I had a father by choice (adoption) and he taught me to love sports, especially baseball and the Hogs. He left a set of “post mortem” instructions. At the end of the list about who to contact, etc., he signed it “Go Hogs.”
I love hearing you talk about “daddy”. They are special. My mom left strict instructions post death with my wife. They were: make sure I’m dead when you bury me, make sure my lipstick matches my red dress and make sure my slip is not showing in the casket. Suzi made sure of all three.
Father’s Day always takes me back to Razorback stories my father used to tell me. He played on the 1946-1949 Barnhill teams. He was from Searcy and talked about on the rare occasions he went home that he would catch a ride with various teammates headed south or east, then they’d drop him off and he’d hitchhike the rest of the way to Searcy. Not sure what he’d think of the NIL, but he’d probably say it was only fair for the players to benefit from their sacrifices.

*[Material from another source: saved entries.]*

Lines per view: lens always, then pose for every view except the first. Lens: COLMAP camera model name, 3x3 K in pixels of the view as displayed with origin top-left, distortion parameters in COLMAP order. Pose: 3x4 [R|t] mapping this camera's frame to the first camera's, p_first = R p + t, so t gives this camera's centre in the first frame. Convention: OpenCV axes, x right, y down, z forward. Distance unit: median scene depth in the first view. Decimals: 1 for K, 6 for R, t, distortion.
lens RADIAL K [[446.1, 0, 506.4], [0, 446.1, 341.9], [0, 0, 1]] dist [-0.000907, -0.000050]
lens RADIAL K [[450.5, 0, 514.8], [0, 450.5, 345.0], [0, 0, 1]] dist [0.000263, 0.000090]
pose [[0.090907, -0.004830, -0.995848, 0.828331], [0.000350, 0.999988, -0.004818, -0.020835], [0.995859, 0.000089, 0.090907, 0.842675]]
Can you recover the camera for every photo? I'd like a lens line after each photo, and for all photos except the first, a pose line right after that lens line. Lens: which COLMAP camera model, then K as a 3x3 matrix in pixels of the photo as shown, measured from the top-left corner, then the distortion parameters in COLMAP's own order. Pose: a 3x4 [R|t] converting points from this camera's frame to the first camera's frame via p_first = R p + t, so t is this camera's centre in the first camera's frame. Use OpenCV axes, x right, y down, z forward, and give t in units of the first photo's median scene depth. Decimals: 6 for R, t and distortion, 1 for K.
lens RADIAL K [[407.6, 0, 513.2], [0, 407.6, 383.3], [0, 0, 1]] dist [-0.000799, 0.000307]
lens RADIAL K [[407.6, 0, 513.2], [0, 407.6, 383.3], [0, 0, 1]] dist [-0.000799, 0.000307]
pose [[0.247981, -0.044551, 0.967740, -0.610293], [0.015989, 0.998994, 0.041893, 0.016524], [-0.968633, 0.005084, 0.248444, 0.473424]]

I can’t say, for sure, but I’d bet dollars to donuts that your Dad (and Mom too, if she was at the U of A at the same time) knew my folks - who were also there during that period.
The University was so much smaller and the students and athletes co-mingled quite a bit. Those were the teams Clyde Scott, Muscles Campbell and Aubrey Fowler were on. I grew up hearing stories about those teams, which - along with Broyles’ then-current teams - were the legends that hooked me for life as a Razorback.
I know that Mom was a sorority sister of Leslie Hampton (a former Miss Arkansas, who married Clyde Scott). They went on a couple of double-dates together.
Wiz,
I remember Muscles Campbell coming to our house when I was four or five years old. He would drink a beer and then crush it in his bare hand. It entertained me so much that he went around all night crushing everyone’s cans. This was back in the day before aluminum cans. Those old tin cans were tough.